Astrócitos especializados reconstroem tecido cerebral danificado

Um estudo liderado pelos co-autores Marina Herwarth e Matthias Weiss, do Instituto de Farmacologia e Toxicologia da Universidade de Zurique (UZH), desafia essa visão de longa data. A equipa de investigação, liderada por Bruno Weber, identificou uma população especial de astrócitos “regenerativos” nos cérebros de ratos vivos.

Essas células se reúnem nas bordas das áreas cerebrais danificadas e ajudam a reconstruir redes perdidas de astrócitos. “As descobertas do nosso estudo revelam uma capacidade até então desconhecida do cérebro adulto de se reparar. Elas apontam para novas formas de recuperação de doenças associadas à perda de astrócitos”, diz Weber.

Novos núcleos celulares viajam para áreas danificadas

Para acompanhar o processo de reparo, os pesquisadores usaram microscopia de dois fótons para observar os cérebros de camundongos vivos em tempo real durante várias semanas. Eles também descobriram quais genes foram ativados em diferentes áreas do cérebro. Juntos, esses métodos permitiram à equipe identificar os astrócitos responsáveis ​​pela restauração dos tecidos lesionados.

As células regenerativas fazem mais do que apenas se dividir. Eles também realizam um processo incomum no qual núcleos recém-formados de células filhas viajam grandes distâncias através dos astrócitos em direção à área danificada. Como explica Weber: “Eles enviam os núcleos recém-formados de suas células-filhas por longas distâncias para reabastecer a área danificada do cérebro e costurar novamente a rede de astrócitos”.

Novos alvos para a regeneração cerebral

A descoberta de que os núcleos das células podem migrar para os tecidos lesionados através das longas extensões dos astrócitos adultos acrescenta uma nova dimensão à compreensão dos cientistas sobre como o cérebro organiza a sua própria reparação após certos tipos de danos.

Se os investigadores aprenderem a activar selectivamente estes mecanismos de reparação, poderão ser capazes de promover uma restauração mais eficaz do tecido cerebral danificado, reconstruir redes de astrócitos e melhorar a recuperação de algumas doenças cerebrais.

A equipe também identificou vários genes e vias de sinalização que são ativados temporariamente durante o processo de reparo.
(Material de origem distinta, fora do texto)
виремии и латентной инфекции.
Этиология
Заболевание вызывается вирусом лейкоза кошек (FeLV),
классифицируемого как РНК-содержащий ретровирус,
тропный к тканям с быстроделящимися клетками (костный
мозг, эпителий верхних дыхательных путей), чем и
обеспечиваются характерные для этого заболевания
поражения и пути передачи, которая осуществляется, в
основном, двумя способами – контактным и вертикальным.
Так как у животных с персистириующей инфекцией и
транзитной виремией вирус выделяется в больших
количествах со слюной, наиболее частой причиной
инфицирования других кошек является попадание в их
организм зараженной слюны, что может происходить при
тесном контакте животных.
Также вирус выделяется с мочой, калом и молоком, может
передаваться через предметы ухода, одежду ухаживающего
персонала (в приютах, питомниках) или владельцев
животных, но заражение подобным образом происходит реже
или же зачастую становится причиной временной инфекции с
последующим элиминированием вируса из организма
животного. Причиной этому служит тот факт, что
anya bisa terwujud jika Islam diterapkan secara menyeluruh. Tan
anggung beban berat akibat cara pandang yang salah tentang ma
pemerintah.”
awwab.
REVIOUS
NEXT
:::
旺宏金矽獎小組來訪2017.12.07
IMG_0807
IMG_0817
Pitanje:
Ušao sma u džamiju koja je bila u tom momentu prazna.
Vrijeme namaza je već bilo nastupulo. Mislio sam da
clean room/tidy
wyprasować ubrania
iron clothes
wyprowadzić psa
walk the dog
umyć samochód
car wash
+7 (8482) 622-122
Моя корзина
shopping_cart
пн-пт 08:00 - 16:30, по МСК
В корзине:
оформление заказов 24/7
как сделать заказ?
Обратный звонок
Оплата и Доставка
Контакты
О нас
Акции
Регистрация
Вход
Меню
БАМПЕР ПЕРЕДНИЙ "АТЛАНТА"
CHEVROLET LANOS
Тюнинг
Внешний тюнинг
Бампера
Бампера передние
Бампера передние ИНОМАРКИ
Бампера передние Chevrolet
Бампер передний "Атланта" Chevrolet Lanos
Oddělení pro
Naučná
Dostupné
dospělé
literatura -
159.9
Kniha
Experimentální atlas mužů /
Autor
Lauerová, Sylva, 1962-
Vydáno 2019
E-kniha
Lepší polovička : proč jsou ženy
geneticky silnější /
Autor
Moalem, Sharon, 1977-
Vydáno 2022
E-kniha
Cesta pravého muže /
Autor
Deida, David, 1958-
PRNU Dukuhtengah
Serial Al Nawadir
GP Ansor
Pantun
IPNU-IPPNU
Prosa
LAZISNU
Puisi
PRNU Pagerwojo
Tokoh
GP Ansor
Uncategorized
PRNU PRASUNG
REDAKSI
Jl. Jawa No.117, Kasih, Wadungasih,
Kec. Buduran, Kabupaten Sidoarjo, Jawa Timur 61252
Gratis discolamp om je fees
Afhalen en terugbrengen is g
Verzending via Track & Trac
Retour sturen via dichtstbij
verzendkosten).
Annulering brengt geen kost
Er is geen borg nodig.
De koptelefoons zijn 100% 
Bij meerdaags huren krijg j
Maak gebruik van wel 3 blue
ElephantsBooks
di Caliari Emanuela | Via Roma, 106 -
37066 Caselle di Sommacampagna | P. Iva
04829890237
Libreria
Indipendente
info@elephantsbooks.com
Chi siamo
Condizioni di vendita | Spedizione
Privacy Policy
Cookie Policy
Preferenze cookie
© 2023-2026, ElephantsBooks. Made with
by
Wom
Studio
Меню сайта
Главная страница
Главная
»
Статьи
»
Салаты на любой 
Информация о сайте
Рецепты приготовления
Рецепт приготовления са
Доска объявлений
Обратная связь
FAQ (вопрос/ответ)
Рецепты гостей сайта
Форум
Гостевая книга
Estes sinais biológicos podem fornecer alvos potenciais para esforços futuros para influenciar a regeneração após doença ou lesão.

Weber enfatizou: “Fomos capazes de identificar vários genes e vias de sinalização que são temporariamente ativados durante o reparo. Eles podem servir como ponto de partida para influenciar os processos de regeneração após doenças e lesões no futuro”.